Task details: Can you reproduce, word for word, the lines of the listing below from its very first line through the line containing "scientific name: Poecile rufescens", both ends included?

··· Records ···

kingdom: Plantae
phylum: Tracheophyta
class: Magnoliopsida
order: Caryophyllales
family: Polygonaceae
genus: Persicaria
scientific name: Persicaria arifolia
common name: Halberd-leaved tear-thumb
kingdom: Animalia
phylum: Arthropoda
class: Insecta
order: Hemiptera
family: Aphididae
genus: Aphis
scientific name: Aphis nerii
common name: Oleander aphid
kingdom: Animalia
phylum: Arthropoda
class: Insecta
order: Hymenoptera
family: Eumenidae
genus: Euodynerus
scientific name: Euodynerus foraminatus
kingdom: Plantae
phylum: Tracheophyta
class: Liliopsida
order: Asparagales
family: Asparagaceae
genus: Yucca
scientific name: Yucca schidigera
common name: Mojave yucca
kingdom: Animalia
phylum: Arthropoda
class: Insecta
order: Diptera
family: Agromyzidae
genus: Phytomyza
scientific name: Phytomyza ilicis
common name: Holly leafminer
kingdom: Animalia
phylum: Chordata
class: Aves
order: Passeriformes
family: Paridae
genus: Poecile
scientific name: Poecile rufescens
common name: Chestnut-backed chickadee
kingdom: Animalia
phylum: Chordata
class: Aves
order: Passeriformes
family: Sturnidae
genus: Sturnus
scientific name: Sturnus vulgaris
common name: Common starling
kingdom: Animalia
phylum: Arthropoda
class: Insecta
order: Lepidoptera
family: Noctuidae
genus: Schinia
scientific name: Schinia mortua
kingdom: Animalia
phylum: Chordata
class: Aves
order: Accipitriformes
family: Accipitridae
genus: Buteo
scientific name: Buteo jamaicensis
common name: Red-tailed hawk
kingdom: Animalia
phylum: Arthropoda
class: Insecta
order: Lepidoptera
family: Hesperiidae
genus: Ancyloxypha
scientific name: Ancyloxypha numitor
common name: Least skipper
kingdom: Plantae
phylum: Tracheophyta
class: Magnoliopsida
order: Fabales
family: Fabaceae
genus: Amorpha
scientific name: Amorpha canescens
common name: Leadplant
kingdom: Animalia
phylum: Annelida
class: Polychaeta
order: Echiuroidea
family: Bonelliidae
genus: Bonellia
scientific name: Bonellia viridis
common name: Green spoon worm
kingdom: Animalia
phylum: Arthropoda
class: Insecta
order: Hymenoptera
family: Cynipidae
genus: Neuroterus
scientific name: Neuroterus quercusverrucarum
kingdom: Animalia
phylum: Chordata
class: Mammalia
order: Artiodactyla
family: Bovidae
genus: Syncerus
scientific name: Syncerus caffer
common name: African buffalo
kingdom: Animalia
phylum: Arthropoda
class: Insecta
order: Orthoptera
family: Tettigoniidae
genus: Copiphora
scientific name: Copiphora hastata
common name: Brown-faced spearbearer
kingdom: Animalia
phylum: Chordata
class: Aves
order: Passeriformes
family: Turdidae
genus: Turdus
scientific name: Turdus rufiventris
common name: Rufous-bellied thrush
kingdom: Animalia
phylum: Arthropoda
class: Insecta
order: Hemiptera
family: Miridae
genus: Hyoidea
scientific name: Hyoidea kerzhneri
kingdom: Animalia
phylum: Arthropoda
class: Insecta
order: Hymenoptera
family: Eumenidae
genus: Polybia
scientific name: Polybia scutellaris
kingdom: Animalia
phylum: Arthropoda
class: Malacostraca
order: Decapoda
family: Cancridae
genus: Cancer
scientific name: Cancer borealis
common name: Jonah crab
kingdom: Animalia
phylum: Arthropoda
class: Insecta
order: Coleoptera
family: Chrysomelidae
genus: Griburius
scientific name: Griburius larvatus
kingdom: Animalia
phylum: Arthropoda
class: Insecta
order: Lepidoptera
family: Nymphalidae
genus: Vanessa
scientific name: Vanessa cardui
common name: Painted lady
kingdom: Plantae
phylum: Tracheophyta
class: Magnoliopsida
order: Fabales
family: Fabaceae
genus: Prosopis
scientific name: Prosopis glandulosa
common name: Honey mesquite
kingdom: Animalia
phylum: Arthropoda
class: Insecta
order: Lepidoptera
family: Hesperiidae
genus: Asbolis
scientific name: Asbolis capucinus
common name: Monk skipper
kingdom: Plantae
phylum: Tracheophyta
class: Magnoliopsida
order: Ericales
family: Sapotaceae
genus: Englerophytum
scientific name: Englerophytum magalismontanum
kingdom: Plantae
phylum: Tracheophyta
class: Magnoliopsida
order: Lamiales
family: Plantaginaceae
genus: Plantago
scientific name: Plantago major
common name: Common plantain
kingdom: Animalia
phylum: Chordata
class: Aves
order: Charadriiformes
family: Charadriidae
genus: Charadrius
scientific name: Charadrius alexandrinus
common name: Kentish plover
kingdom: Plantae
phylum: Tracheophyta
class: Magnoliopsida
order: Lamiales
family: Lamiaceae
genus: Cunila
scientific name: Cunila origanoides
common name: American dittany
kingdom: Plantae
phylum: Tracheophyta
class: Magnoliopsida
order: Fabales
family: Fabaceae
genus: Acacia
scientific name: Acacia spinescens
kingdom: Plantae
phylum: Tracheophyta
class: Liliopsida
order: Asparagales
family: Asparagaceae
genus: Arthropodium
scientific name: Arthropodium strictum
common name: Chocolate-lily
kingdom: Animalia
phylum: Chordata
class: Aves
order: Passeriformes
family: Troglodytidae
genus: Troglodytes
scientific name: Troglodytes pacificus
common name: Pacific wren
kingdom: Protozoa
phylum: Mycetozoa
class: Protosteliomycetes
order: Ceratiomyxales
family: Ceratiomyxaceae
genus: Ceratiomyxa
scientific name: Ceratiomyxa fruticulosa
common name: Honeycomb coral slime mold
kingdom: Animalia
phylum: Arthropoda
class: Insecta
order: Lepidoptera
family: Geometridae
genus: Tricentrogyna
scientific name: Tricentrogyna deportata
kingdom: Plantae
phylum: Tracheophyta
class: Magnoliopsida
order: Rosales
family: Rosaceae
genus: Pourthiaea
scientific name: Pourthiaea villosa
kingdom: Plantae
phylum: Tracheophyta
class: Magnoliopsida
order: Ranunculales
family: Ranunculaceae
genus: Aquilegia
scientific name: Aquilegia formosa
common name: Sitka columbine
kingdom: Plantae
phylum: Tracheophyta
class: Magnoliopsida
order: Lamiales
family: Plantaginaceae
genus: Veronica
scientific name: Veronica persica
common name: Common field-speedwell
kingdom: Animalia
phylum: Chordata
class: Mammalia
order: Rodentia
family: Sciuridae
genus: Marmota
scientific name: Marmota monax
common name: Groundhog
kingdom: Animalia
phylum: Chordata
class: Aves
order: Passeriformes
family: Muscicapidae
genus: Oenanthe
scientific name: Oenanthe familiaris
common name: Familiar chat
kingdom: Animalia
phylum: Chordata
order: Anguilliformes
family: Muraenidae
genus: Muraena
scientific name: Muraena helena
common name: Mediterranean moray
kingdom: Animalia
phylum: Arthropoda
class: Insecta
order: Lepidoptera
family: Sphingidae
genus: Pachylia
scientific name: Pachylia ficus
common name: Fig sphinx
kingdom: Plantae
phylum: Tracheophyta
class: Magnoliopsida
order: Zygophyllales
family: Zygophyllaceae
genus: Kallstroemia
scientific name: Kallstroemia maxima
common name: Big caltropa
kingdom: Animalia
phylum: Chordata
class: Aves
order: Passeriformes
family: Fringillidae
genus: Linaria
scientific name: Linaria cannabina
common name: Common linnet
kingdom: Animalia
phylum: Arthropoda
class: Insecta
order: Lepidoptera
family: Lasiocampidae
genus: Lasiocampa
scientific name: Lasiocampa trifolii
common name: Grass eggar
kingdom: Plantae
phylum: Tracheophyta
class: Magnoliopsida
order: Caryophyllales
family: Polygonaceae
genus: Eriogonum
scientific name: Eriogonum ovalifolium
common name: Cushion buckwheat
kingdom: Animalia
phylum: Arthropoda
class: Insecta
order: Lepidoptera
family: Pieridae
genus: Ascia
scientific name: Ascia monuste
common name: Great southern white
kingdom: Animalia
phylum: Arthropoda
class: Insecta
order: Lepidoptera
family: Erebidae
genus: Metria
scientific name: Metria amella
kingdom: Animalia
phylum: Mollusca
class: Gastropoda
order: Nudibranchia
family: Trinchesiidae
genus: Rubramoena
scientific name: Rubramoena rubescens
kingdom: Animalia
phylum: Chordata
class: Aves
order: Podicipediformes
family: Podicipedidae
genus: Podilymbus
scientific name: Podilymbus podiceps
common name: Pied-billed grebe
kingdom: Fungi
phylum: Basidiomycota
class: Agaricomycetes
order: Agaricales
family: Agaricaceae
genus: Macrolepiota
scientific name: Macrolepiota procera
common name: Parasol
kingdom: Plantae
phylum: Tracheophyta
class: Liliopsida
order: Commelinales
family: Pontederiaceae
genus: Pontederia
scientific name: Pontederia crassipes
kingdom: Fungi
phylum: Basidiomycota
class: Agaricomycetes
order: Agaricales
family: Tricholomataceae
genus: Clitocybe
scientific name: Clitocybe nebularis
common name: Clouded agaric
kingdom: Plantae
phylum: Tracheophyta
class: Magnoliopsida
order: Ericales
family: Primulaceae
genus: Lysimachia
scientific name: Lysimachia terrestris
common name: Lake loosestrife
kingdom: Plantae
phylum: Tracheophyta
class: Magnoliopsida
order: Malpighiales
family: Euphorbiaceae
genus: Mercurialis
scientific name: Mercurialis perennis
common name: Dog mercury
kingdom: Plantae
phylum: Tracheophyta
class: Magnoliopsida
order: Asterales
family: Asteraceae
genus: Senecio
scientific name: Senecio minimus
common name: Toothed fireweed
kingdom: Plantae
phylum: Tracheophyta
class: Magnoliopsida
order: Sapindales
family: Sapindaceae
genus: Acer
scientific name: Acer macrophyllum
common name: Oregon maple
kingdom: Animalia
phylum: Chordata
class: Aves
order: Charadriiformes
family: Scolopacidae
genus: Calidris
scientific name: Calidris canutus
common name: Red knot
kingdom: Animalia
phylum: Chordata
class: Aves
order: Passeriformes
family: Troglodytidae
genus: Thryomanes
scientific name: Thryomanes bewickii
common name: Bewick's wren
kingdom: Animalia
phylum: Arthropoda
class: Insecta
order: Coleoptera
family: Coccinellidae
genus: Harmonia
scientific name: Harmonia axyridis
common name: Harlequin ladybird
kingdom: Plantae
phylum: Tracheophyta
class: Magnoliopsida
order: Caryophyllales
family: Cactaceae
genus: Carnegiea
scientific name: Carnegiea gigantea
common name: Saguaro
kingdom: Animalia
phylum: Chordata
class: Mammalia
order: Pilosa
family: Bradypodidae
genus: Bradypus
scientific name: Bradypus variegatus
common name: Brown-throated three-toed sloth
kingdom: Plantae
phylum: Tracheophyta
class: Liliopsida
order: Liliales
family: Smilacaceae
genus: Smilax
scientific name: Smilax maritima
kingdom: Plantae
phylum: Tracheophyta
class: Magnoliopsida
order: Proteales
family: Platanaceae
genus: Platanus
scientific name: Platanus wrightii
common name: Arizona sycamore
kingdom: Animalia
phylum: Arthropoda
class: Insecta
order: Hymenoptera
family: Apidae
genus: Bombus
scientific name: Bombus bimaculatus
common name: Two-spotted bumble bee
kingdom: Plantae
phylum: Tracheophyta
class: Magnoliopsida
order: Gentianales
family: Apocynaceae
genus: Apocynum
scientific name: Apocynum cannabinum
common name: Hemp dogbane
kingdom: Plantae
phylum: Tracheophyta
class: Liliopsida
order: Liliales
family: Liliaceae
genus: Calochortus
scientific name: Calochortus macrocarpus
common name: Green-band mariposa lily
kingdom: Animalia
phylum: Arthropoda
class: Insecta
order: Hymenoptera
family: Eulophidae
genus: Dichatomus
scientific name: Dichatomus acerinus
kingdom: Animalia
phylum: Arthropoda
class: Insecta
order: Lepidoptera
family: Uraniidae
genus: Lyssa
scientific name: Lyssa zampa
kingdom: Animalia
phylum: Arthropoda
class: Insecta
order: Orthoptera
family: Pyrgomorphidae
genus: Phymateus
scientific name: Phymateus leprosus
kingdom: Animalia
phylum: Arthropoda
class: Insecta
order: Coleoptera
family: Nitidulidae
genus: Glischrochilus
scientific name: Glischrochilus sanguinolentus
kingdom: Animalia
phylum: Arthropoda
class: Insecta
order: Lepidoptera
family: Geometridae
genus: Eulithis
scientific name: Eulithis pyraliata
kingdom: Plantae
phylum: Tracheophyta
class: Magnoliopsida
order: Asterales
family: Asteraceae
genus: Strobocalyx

···

Correct response:
kingdom: Plantae
phylum: Tracheophyta
class: Magnoliopsida
order: Caryophyllales
family: Polygonaceae
genus: Persicaria
scientific name: Persicaria arifolia
common name: Halberd-leaved tear-thumb
kingdom: Animalia
phylum: Arthropoda
class: Insecta
order: Hemiptera
family: Aphididae
genus: Aphis
scientific name: Aphis nerii
common name: Oleander aphid
kingdom: Animalia
phylum: Arthropoda
class: Insecta
order: Hymenoptera
family: Eumenidae
genus: Euodynerus
scientific name: Euodynerus foraminatus
kingdom: Plantae
phylum: Tracheophyta
class: Liliopsida
order: Asparagales
family: Asparagaceae
genus: Yucca
scientific name: Yucca schidigera
common name: Mojave yucca
kingdom: Animalia
phylum: Arthropoda
class: Insecta
order: Diptera
family: Agromyzidae
genus: Phytomyza
scientific name: Phytomyza ilicis
common name: Holly leafminer
kingdom: Animalia
phylum: Chordata
class: Aves
order: Passeriformes
family: Paridae
genus: Poecile
scientific name: Poecile rufescens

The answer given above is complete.